Oscar Pistorius is an athlete with the musculature of a man born to run. And the fact that he was a double-amputee before his first birthday has never slowed him down.
Pistorious has achieved his dream: he will represent South Africa in the London Olympics, as Pistorious qualified in both the individual 400m race, and the 4x400m relay. It is a historic achievement, marking the first time ever that an amputee will compete in both the Olympics and Paralympics.
The news came Wednesday, as the South African Olympic committee added Pistorius’ nameto its list of 125 track and field athletes coming to London. He has run two Olympic ‘A’ standard times over the course of this year, but was unable to do so at an international meet, as required by the national federation’s qualifying standards.
For the South African Olympic committee, who insisted throughout the qualifying season that they would not make an exception for Pistorius, the decision to include Pistorius, at the end, seemed easy. Speaking with the AP, the South African Olympic committee’s President Gideon Sam said “As I have said many times before, we are not taking passengers to London.”
The 25-year old took to Twitter to express his own delight at the turn of events:
Today is really one of the happiest days of my life!
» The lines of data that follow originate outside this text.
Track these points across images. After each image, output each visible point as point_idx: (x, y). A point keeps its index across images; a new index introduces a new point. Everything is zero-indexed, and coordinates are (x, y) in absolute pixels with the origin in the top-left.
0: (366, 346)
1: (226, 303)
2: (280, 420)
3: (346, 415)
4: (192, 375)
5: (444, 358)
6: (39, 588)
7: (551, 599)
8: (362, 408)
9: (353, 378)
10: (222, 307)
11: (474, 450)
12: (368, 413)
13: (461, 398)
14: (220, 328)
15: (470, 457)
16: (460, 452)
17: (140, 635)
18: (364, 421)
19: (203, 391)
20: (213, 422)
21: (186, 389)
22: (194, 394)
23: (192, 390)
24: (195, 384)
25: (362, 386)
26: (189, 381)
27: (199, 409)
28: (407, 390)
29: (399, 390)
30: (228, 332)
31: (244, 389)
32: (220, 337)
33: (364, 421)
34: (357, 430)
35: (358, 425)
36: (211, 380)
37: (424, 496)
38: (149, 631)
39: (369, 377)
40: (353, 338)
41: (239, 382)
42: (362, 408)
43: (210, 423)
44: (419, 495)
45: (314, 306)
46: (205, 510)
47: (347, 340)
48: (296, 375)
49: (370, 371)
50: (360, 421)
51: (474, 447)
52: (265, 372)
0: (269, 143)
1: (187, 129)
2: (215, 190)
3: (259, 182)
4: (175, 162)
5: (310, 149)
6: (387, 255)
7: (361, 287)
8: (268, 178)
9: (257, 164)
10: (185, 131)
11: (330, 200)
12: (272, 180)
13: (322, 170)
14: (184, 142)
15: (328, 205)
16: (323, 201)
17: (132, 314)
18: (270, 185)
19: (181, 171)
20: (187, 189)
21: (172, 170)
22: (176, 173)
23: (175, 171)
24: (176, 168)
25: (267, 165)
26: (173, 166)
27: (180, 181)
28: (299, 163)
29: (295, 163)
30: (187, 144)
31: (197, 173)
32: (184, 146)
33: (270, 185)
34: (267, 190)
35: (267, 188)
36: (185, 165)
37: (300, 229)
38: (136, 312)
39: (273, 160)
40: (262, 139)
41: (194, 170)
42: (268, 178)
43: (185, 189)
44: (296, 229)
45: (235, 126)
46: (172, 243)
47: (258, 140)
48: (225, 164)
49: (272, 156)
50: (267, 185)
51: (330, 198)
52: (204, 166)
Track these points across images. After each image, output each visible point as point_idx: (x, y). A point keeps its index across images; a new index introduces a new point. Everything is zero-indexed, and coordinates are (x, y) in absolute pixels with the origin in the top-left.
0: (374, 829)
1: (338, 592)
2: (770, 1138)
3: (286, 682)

Will be in @London2012 for both the Olympic and Paralympic Games!
Pistorius is undoubtedly one of South Africa’s best home grown sporting talents. He has garnered media attention for both his abilities on the track as well as controversies around the tools of his trade. His Flex-Foot Cheetahs – the J-shaped carbon fiber prosthetics that mimic the way a cat’s hind legs work – have been used by amputees since the 1990s, though not many have excelled in running with them the way Pistorius has.
For the South-African, who has grown up playing sports with able-bodied athletes, qualifying for the Games was a long battle. The IAAF banned him from the Olympics in Beijing, arguing that carbon-fiber limbs provided him with an advantage over other competitors. The Court of Arbitration overturned these findings however, noting that those using artificial limbs had disadvantages in accelerating at the start. (Pistorious was not fast enough to qualify for Beijing).
In 2011, there was controversy also at the IAAF World Athletics Championships when he was left out of the deciding race for the South African team. He nevertheless won a silver medal – again, making history as the first amputee to win an able-bodied medal.
As a four-time Paralympic gold-medal holder (he took gold in the 100m, 200m and 400m), Pistorius will be hoping to not just run alongside able-bodies athletes; he’ll be shooting for a medal. If he won one, he’d become an even bigger inspiration – though he’s already inspired the world many times over.